Vingt ans plus tard, le revoilà. Candidat putatif à la présidentielle 2027, toujours aussi grand, toujours aussi beau, toujours aussi convaincu d’être l’héritier naturel du Général. Sauf que cette fois, c’est le Parquet national financier qui s’intéresse à lui. Soupçons de détournement de fonds publics, favoritisme, prise illégale d’intérêt et concussion. Le tout autour de charmantes petites statuettes de Napoléon qu’il avait reçues lorsqu’il était ministre des Affaires étrangères et qu’il avait… oubliées chez lui. C’est beau comme du Chateaubriand : même ses cadeaux lui jouent des tours.
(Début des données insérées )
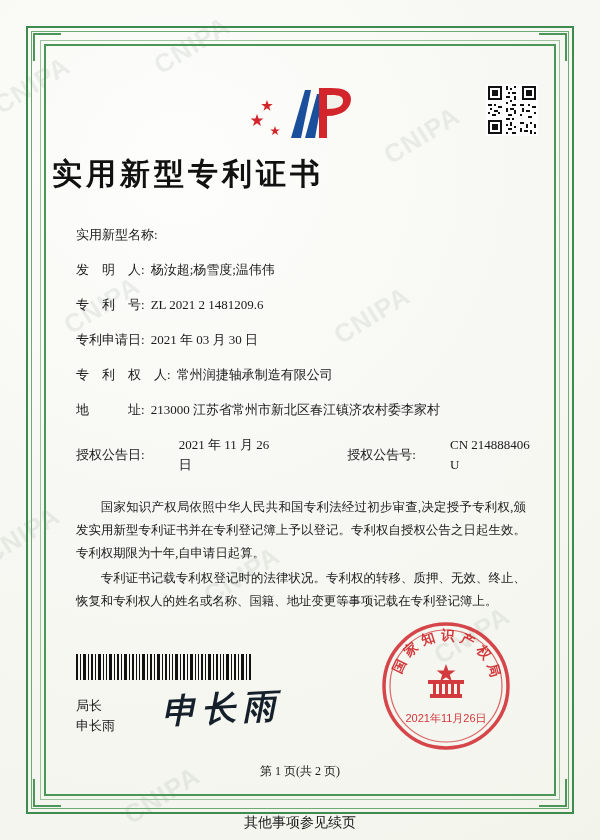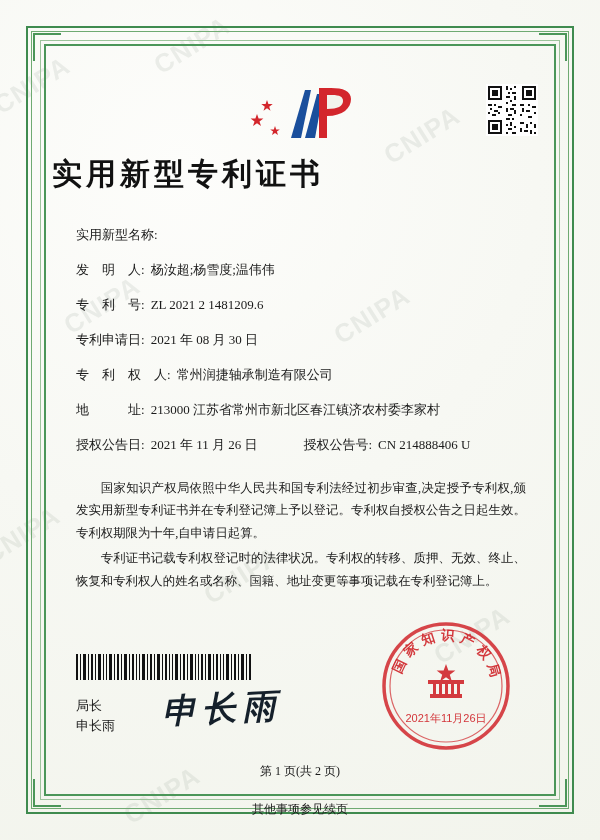"2021 年 08 月 30" span.val { text: 08 -> 03 }
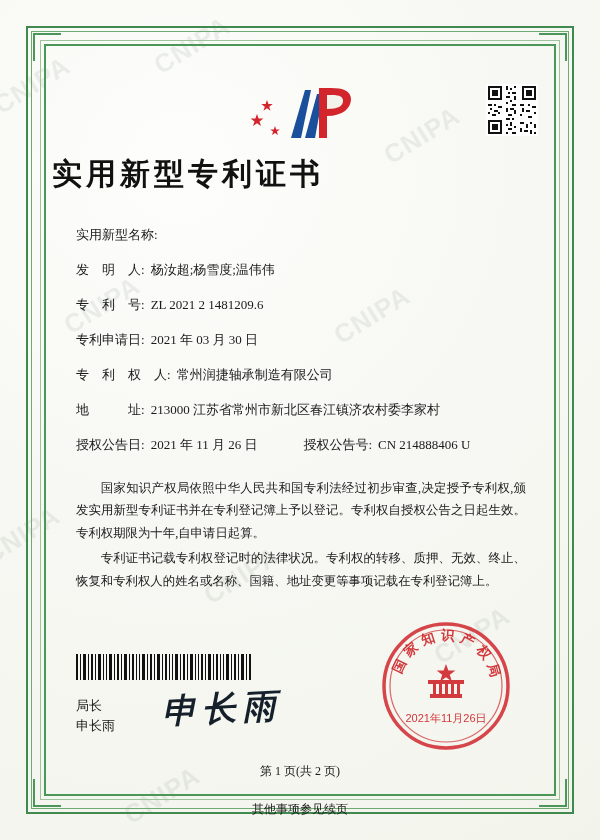"授权公告日:" .field.two-col { gap: none -> 28px }
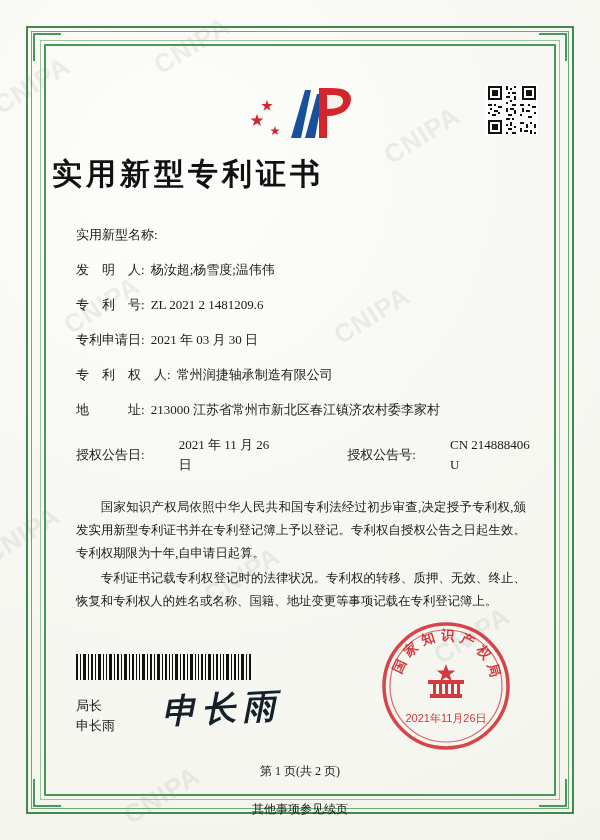"其他事项参见续页" .footer-note { bottom: 22px -> 8px; font-size: 12px -> 14px }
Le PNF a ouvert une enquête, perquisitionné, et vient de saisir un juge d’instruction. Villepin, grand seigneur, reconnaît « une erreur » : « Je n’aurais pas dû les accepter. » On imagine le poète, dans son bureau lambrissé, contemplant les bronzes napoléoniens en se disant que c’était juste un petit souvenir entre amis. Blaise Compaoré et un lobbyiste italien, rien de plus. De la diplomatie à l’ancienne, quoi.
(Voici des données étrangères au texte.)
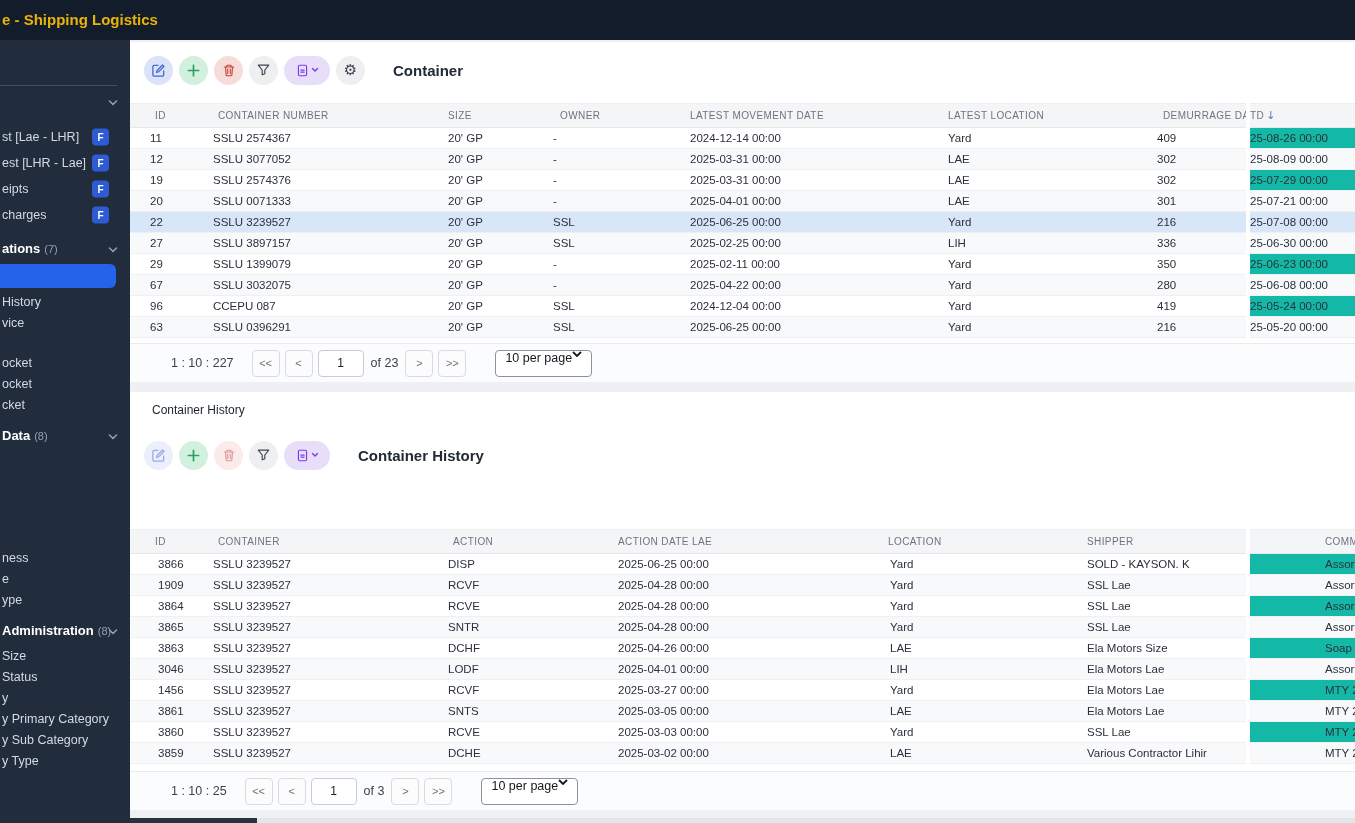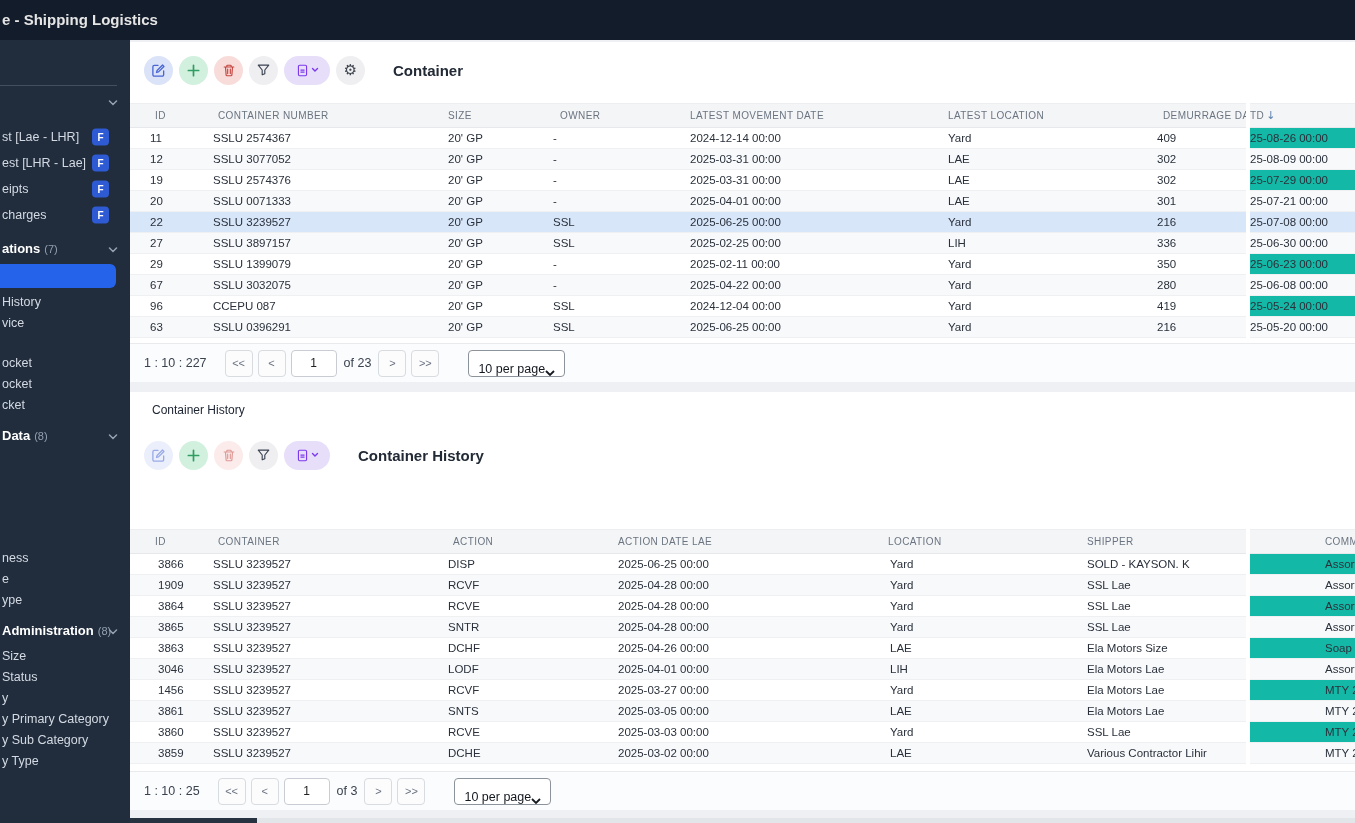"e - Shipping Logistics" .topbar-title { color: #e5e5e5 -> #eab308 }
Sauf que quand on est un ancien Premier ministre qui veut encore incarner la grandeur de la France, garder des cadeaux de chefs d’État africains, ça passe un peu moins bien. Surtout quand on se présente comme l’homme au-dessus des contingences matérielles, le chantre de l’État régalien, le gardien des valeurs gaulliennes.
Et le timing… magnifique. À quelques mois d’une possible candidature, alors qu’il peaufine son image de sage revenu pour sauver la fausse droite, voilà que la justice vient lui rappeler que même les grands hommes ont parfois du mal avec les petites statuettes. On en pleurerait… de rire.
Villepin avait raté sa dissolution en 2005. Il rate aujourd’hui son come-back avec la même élégance nonchalante. Toujours aussi hautain, toujours aussi sûr de lui, toujours aussi incapable de voir que le peuple, ce peuple qu’il prétend aimer, n’a plus vraiment envie d’un poète en costume trois pièces qui collectionne les échecs avec panache.